═══ EXCERPT

A California University Celebrates a Terrorist for Her Violent Career

Yesterday, San Francisco State University’s Arab and Muslim studies program had planned an online “conversation” with Leila Khaled, a member of the Popular Front for the Liberation of Palestine who participated in two hijackings in 1969 and 1970. In the second, she carried a grenade which she apparently intended to use on the passengers. The day before the talk, the videoconferencing platform Zoom announced that it would not host the event, citing the possible violations of U.S. anti-terror sanctions involved. Facebook then made a similar decision, so the organizers streamed the event on YouTube, which ended the broadcast after 20 minutes—before Khaled had a chance to speak.

Despite this reassuring result, the disturbing truth remains that university faculty saw fit to invite a terrorist to a seminar, and that administrators dismissed objections. Jeff Jacoby comments:

[Khaled] has spent the years since [the hijacking] avidly promoting “armed struggle,” spreading anti-Semitic conspiracy theories, and encouraging BDS, the campaign to attack Israel through boycotts, disinvestment, and sanctions. . . . Hijacker, would-be killer, hater of Jews: this is the “feminist icon” and “huge inspiration” for whom San Francisco State [wished to provide a platform]. Its advertisement for the event features an illustration based on a famous photograph of Khaled as a twenty-one-year-old, smiling broadly and brandishing an AK-47.

══════

→ **REQUIRED TASK 1**
Edit the article on the Leila Khaled event from "A California University" to "chance to speak.", putting "Skype" in place of "Zoom".
→ **REQUIRED TASK 2**
Condense the paragraph of the article on the Leila Khaled event that begins "Yesterday, San Francisco State University's" into a shorter version that keeps its main facts.

═══ DATA PROVIDED

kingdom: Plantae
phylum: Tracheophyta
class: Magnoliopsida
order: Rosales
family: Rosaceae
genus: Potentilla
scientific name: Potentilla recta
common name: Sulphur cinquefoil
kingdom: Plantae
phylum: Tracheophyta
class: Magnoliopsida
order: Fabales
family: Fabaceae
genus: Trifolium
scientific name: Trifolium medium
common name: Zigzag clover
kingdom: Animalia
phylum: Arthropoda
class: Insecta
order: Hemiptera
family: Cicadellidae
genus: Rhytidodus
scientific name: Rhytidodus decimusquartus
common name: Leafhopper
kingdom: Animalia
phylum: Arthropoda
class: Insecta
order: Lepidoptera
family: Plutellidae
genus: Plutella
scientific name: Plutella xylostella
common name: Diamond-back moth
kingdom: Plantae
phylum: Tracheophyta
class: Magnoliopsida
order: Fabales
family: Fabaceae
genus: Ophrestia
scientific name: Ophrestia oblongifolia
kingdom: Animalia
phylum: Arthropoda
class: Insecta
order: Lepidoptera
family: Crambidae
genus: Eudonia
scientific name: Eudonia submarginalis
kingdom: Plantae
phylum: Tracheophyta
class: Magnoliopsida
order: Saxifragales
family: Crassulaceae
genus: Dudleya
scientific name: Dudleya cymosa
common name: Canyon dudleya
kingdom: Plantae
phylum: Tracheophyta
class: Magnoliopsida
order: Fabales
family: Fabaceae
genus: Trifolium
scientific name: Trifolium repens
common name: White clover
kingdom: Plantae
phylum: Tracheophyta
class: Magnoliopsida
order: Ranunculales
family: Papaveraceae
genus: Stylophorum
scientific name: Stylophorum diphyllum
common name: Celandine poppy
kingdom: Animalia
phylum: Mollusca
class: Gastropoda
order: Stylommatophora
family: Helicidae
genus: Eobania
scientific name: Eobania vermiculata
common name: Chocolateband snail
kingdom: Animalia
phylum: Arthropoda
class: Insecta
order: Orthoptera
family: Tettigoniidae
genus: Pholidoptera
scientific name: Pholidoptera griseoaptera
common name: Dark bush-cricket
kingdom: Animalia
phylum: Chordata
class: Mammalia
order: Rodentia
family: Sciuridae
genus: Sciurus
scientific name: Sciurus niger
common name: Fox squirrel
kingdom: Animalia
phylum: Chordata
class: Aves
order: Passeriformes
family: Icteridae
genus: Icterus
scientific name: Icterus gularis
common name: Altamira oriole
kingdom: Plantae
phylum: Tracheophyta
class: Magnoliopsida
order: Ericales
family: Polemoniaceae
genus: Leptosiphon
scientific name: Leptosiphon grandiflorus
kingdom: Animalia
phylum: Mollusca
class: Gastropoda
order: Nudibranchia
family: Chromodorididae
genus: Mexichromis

══════

→ **CORRECT RESULT 1**
A California University Celebrates a Terrorist for Her Violent Career

Yesterday, San Francisco State University’s Arab and Muslim studies program had planned an online “conversation” with Leila Khaled, a member of the Popular Front for the Liberation of Palestine who participated in two hijackings in 1969 and 1970. In the second, she carried a grenade which she apparently intended to use on the passengers. The day before the talk, the videoconferencing platform Skype announced that it would not host the event, citing the possible violations of U.S. anti-terror sanctions involved. Facebook then made a similar decision, so the organizers streamed the event on YouTube, which ended the broadcast after 20 minutes—before Khaled had a chance to speak.

→ **CORRECT RESULT 2**
San Francisco State University's Arab and Muslim studies program planned an online conversation with Leila Khaled, a Popular Front for the Liberation of Palestine member who took part in hijackings in 1969 and 1970 and apparently meant to use a grenade on passengers in the second. Zoom refused to host the event a day earlier, citing possible violations of U.S. anti-terror sanctions, and Facebook did likewise. The organizers turned to YouTube, which ended the stream after 20 minutes, before Khaled spoke.